この巻には、南波六太の月面チーム一大きい男、アンディが活躍する話も収録されている。
その話の中に、アンディが面接に来た時に、当時面接官であったハガードFDがある質問をした。
「“2人以上”の誰かに同じことを褒められた経験はあるか?」
後日、アンディは、ハガードに会ったときに母と偉大な先輩から「良い意味で鈍感、タフな人間になれる」と褒められたことを伝える。
それを聞いたハガードは、こう答えた。
「2人以上が同じことを褒めてくれたなら、それは間違いなくお前の真実だ、信じていいんだ」
同じことを褒められる、というのが、大事なのだろう。
ニュアンスは変わるかもしれないが、2人以上の別の誰かから、同じことを言われるのは、普段から、そうした振る舞いをしているからだ。
だから、同じことを褒められる。
褒められても、あまり素直に受け取らない私だが、真実という言葉が、私を引き止める。
人間は、万華鏡をクルクルと回せば、模様が変わるガラス片の幾万の組み合わせのように、幾つもの顔がある。

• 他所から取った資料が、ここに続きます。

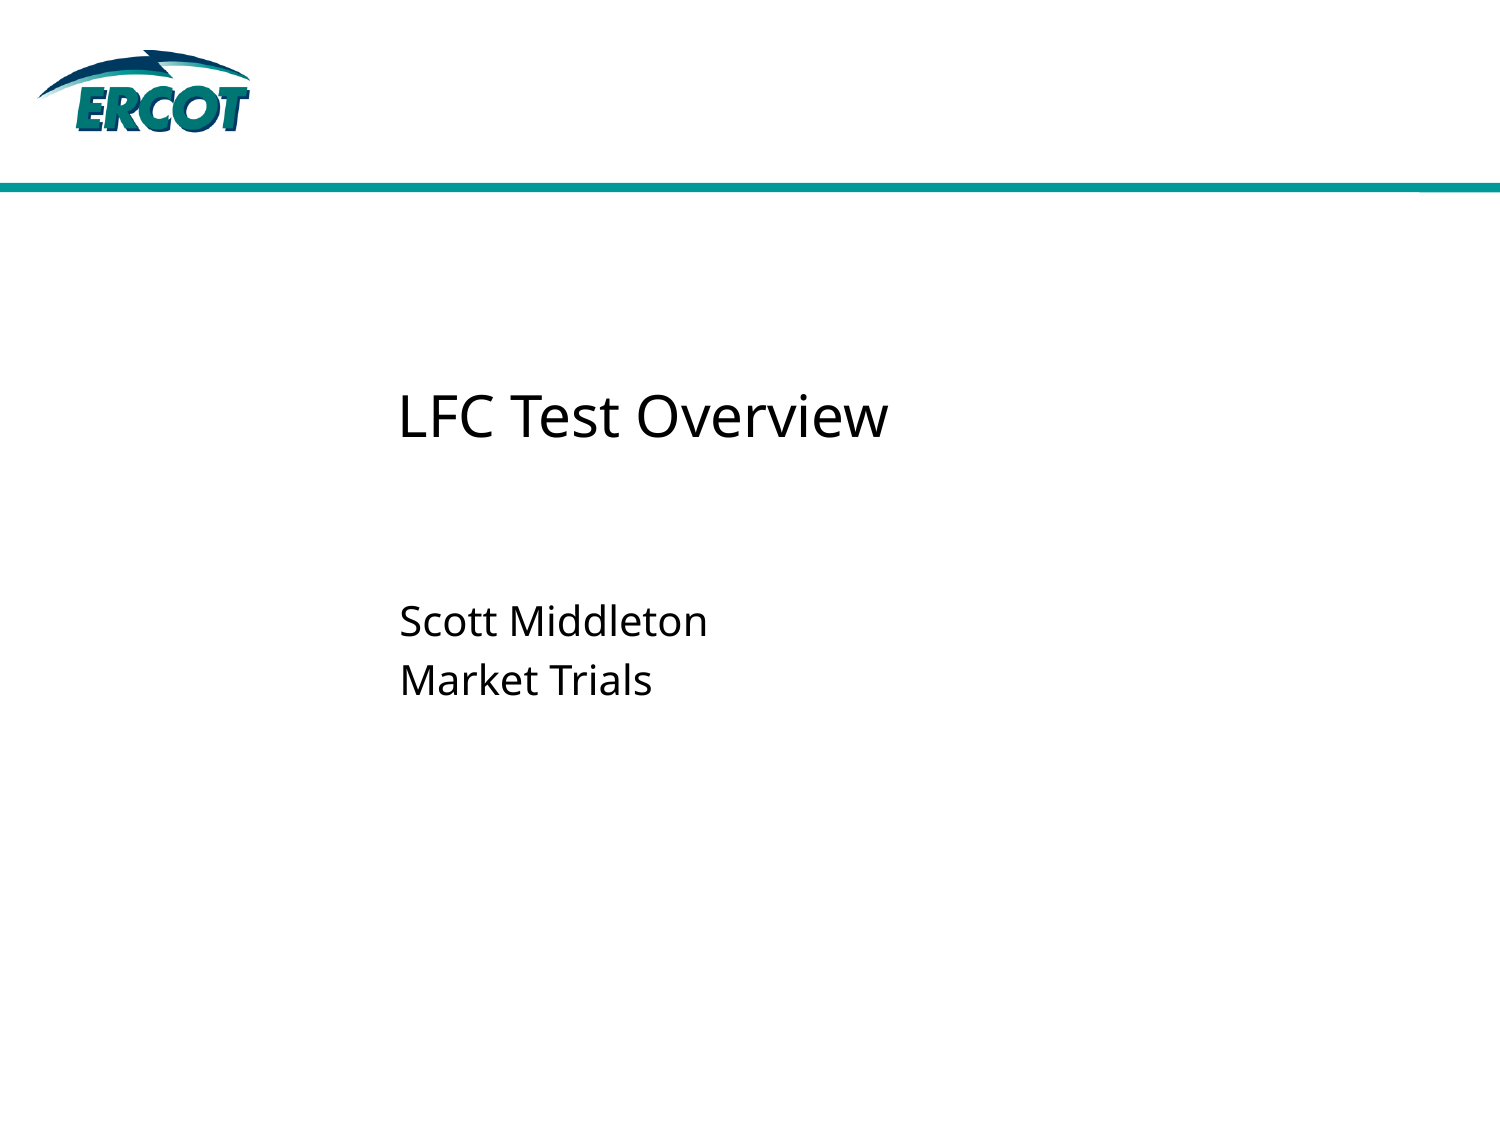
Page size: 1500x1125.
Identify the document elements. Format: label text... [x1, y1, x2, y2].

picture [37, 50, 250, 136]
title LFC Test Overview [382, 312, 1446, 517]
subtitle Scott Middleton Market Trials [384, 587, 1426, 776]
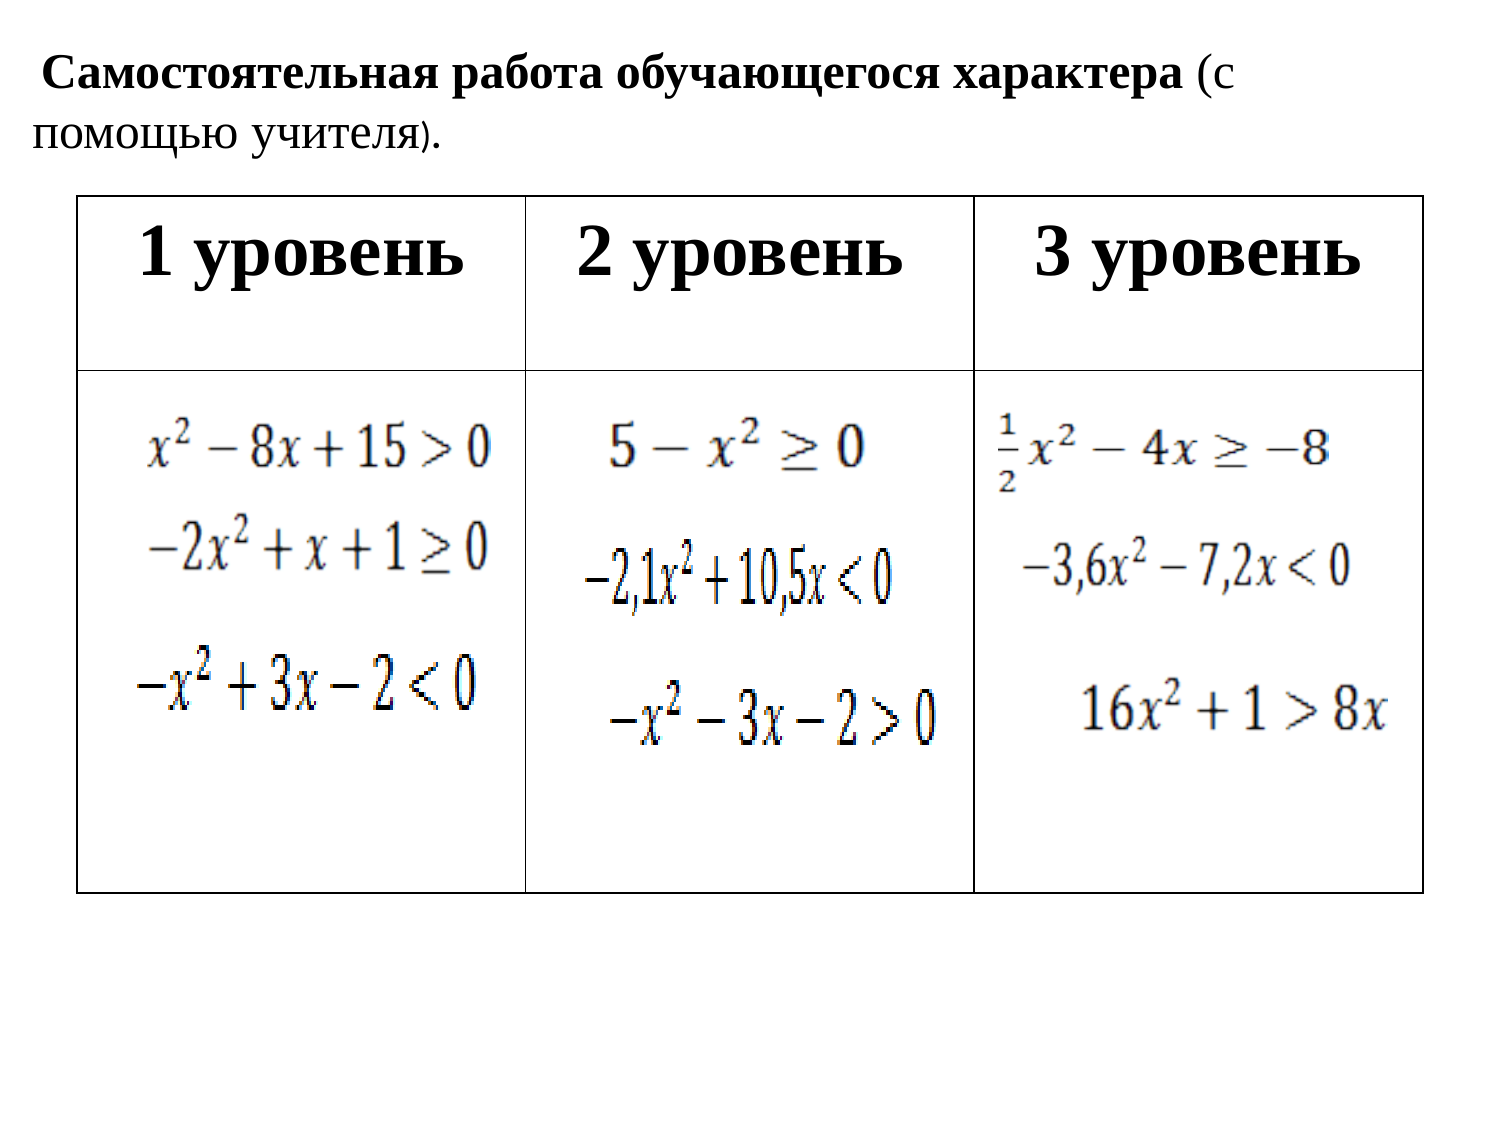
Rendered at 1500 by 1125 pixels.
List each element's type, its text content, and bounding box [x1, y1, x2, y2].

picture [135, 633, 479, 740]
table_header 1 уровень [78, 197, 525, 370]
picture [1080, 668, 1389, 756]
table_cell [526, 371, 973, 892]
text_box Самостоятельная работа обучающегося характера (с помощью учителя). [17, 30, 1412, 166]
table_cell [975, 371, 1422, 892]
table_header 3 уровень [975, 197, 1422, 370]
picture [997, 408, 1330, 504]
table_cell [78, 371, 525, 892]
picture [584, 526, 892, 634]
picture [147, 503, 491, 599]
table_header 2 уровень [526, 197, 973, 370]
picture [608, 668, 940, 776]
picture [147, 408, 491, 492]
picture [607, 408, 869, 492]
picture [1021, 526, 1353, 610]
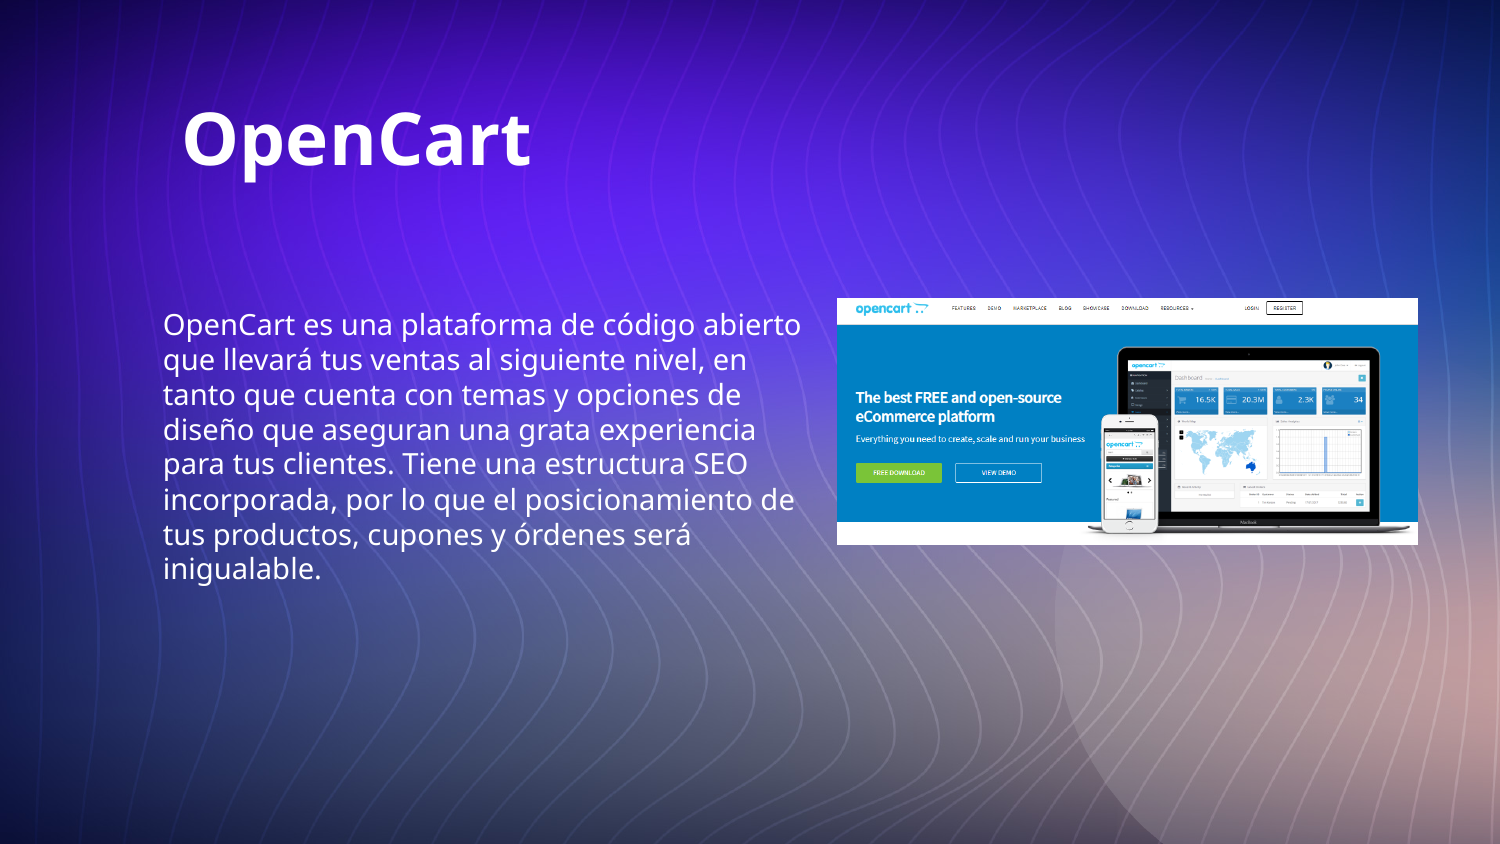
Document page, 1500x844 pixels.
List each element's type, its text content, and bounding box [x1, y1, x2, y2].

picture [0, 0, 1500, 844]
text_box OpenCart es una plataforma de código abierto que llevará tus ventas al siguiente nivel, en tanto que cuenta con temas y opciones de diseño que aseguran una grata experiencia para tus clientes. Tiene una estructura SEO incorporada, por lo que el posicionamiento de tus productos, cupones y órdenes será inigualable. [148, 298, 819, 594]
text_box OpenCart [148, 84, 683, 187]
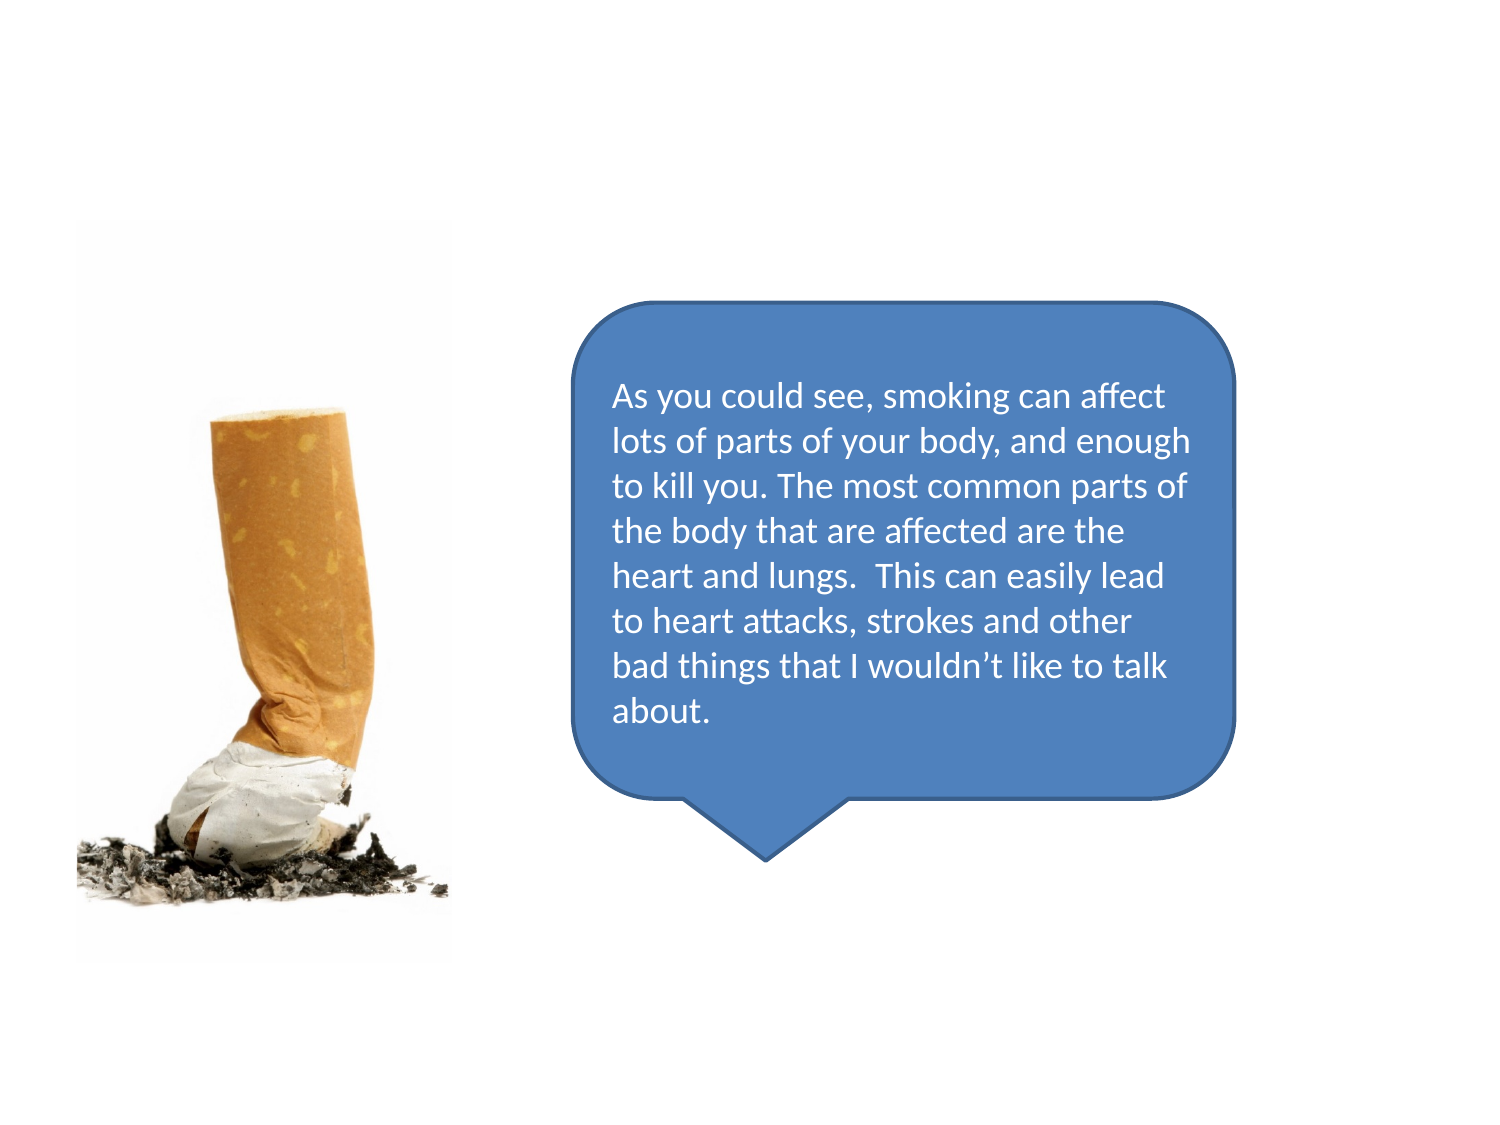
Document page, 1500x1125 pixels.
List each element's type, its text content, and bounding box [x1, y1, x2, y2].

text_box As you could see, smoking can affect lots of parts of your body, and enough to kill you. The most common parts of the body that are affected are the heart and lungs. This can easily lead to heart attacks, strokes and other bad things that I wouldn’t like to talk about. [570, 300, 1237, 863]
picture [76, 219, 452, 963]
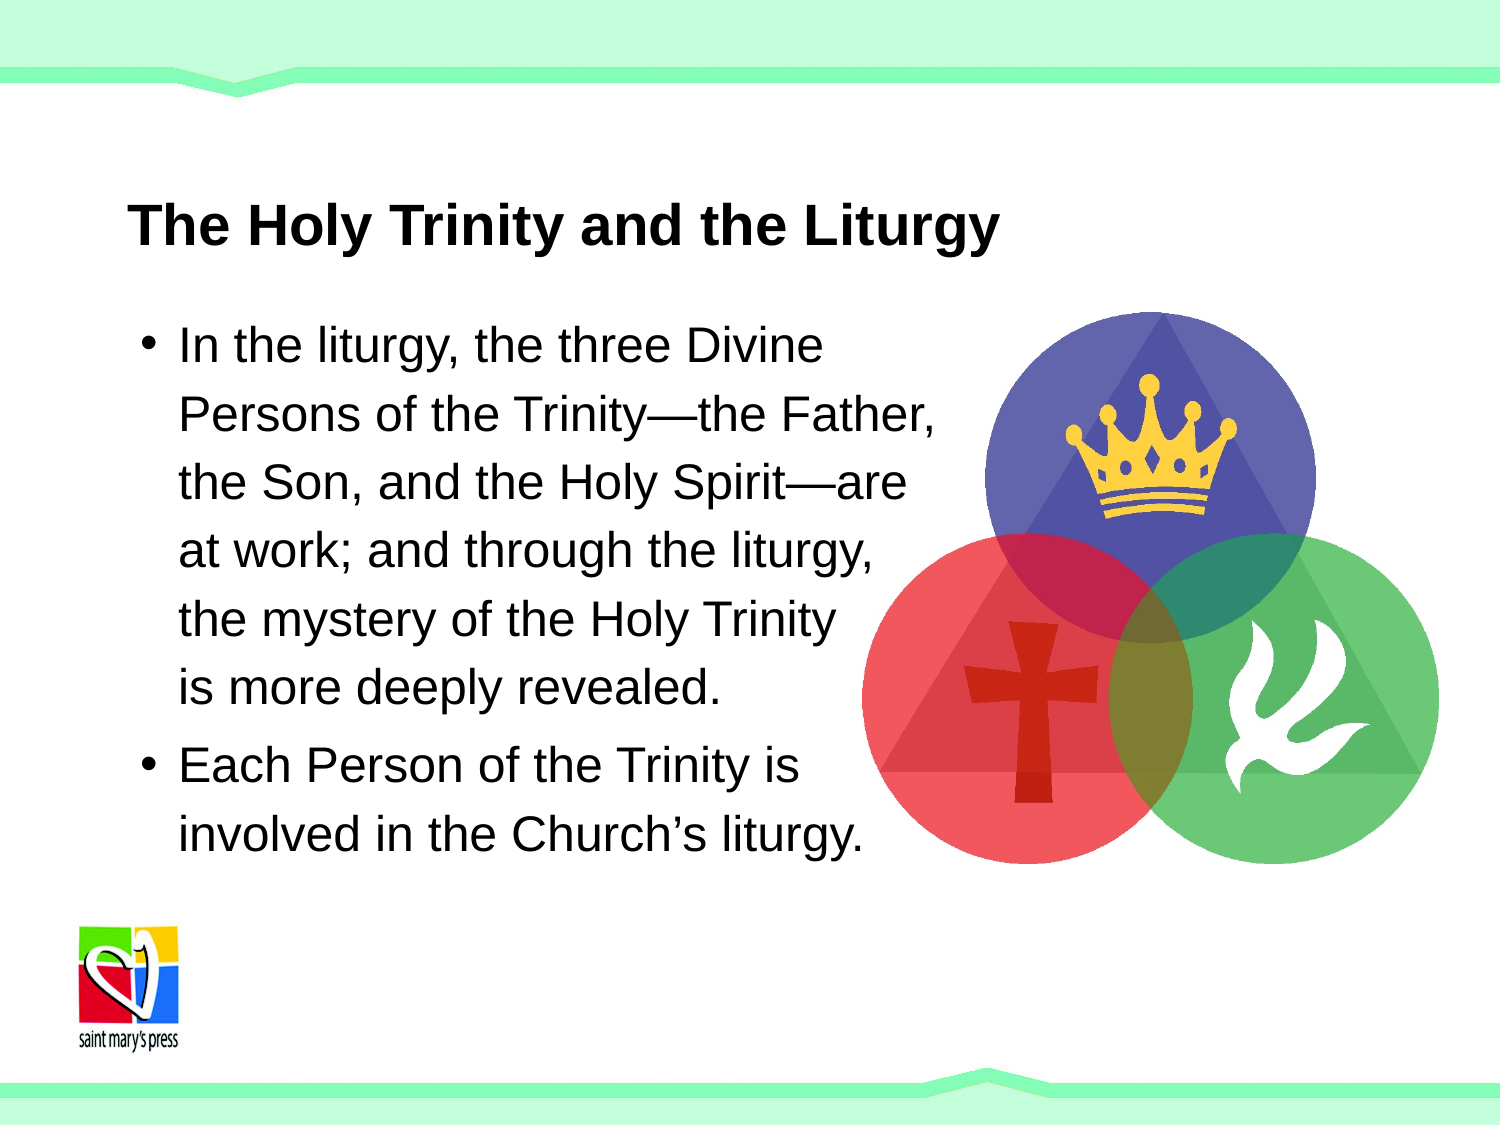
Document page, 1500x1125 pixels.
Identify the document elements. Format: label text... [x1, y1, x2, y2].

list In the liturgy, the three Divine Persons of the Trinity—the Father, the Son, and the Holy Spirit—are at work; and through the liturgy, the mystery of the Holy Trinity is more deeply revealed. Each Person of the Trinity is involved in the Church’s liturgy. [125, 296, 957, 1015]
picture [0, 0, 1500, 1125]
title The Holy Trinity and the Liturgy [112, 178, 1463, 266]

しかし、万華鏡がキラキラと、川面の日の光の反射のように眩く光る美しさが、変わらないことも確かだ。
私は昔から、大体の人に「優しい」と形容される。
何を持って、「優しい」かは分からないが、今は、これも私の真実なのだろう、と受け止めることにした。
また、最近は「美しい、綺麗な文章を書く」ことを2人以上に指摘された。
今一つ、分かっていないが、「美しい、綺麗な文章を書く」のも、私の真実だと引き受けることにした。
面映いのは、日の光に照らされて、皮膚が赤く焼けて、痒くなるように、褒められる人の優しさが私には少し勿体なく感じてしまうから。
信じてみよう、頬を一頻り、ぽりぽりと掻きながら。
2人以上に同じことを褒められた経験は、あるか?
もしあるならば、それは、信じても良いことだと、ここに書き残す。